The CD cover is deceptively retro Sinatra: here's Marianne (who along with fellow posh Brit former-wild-child Helen Mirren continues to put the sex in sexagenarian) encased in a lady's tux in front of a vintage microphone with "Easy" twice on the title and the subtitle "12 Songs for Music Lovers." I guess Decca is trying to dupe the Wal-Mart masses that have made hits out of Rod Stewart's forays into the Great American Songbook.
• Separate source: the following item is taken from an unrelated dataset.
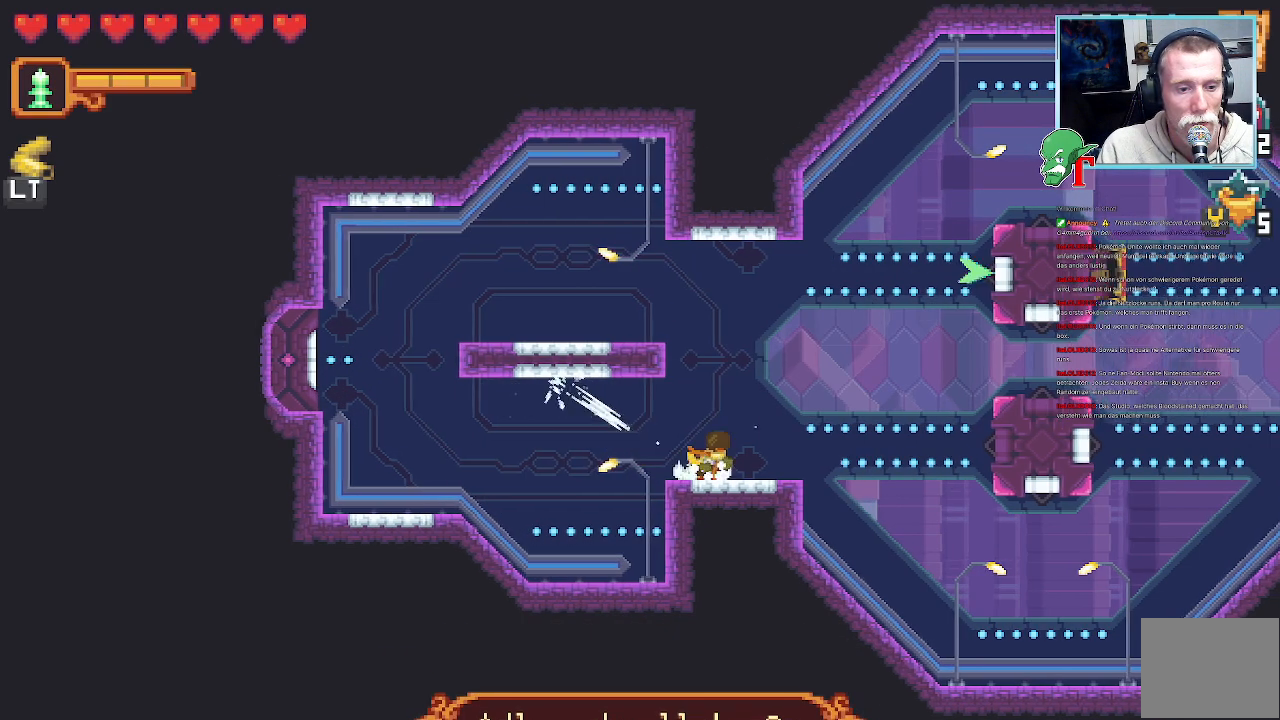
{"buttons": [], "left_stick": "up-right", "right_stick": "center", "events": [[50, "CROSS", "up"], [117, "left_stick", "up-right"], [268, "CROSS", "down"], [436, "CROSS", "up"]]}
If so, caveat emptor, for the only track that matches the cover is a fantastic take on Billie Holiday's "Solitude" as rendered in the inimitable narcotic croon of Sister Morphine herself.
The rest of this satisfying album is a classic Hal Willner production, complete with the unusual cover choices (Decemberists, Espers, very late Eno) and the usual Willner Family Players (Nick Cave, Antony Hegarty, Rufus Wainwright, Marc Ribot) in back-up duties. Like Sinatra, Faithfull keeps reinventing her career and injecting new blood into her myth by interpreting eclectic material that could easily be construed as autobiographical. When she sings "Compared to some, I've been around" in Neko Case's "Hold On Hold On," the Music Lovers are invited to chuckle at the survival of the indomitable chanteuse who was once little more than a bawdy joke, the Lindsay Lohan of her time.
If it's neo-easy you want, you might have to wait for the next Diana Krall/Claus Ogerman collaboration (see right). Here you get the doyenne of rock decadence with Willner's heavy friends — what's not to like?